[[ Records, beginning ]]
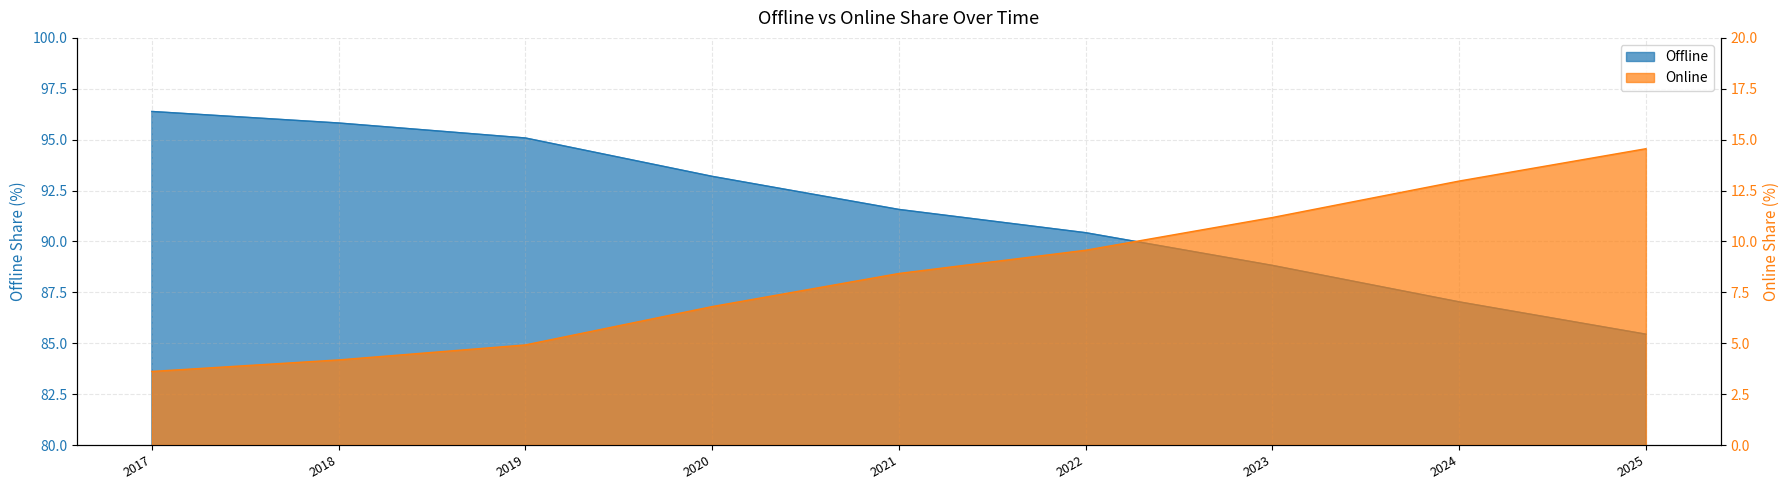

Which has a higher value, 2018 or 2022?

2018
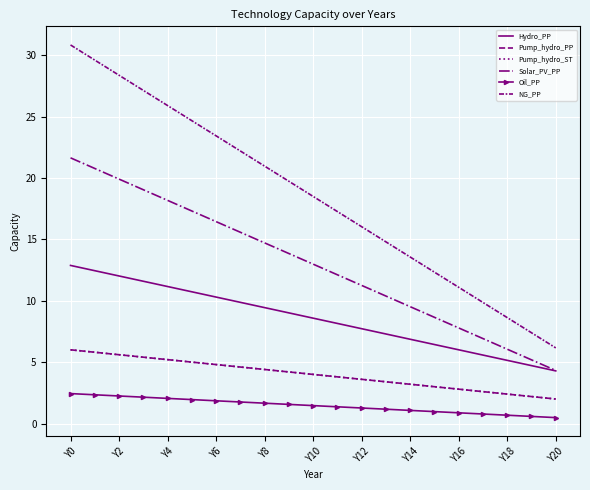

How many values in the Solar_PV_PP series are below 12?

9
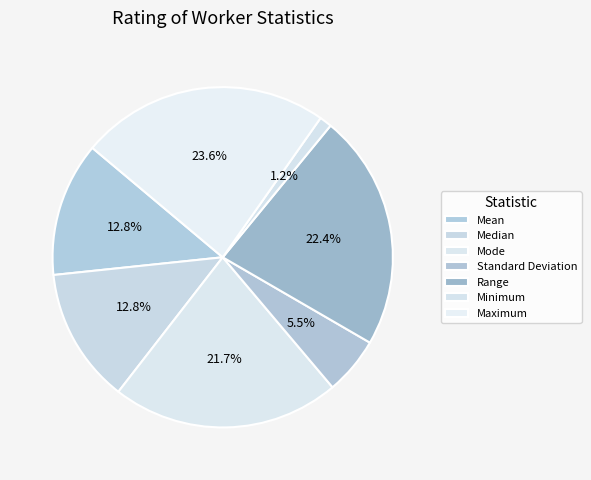

Between Standard Deviation and Maximum, which is larger?

Maximum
[[ Records, end ]]
Assigned task:
Please repeat every line of the records above word for word, leaving out the pictures.

Solved problem:
Which has a higher value, 2018 or 2022?

2018

How many values in the Solar_PV_PP series are below 12?

9

Between Standard Deviation and Maximum, which is larger?

Maximum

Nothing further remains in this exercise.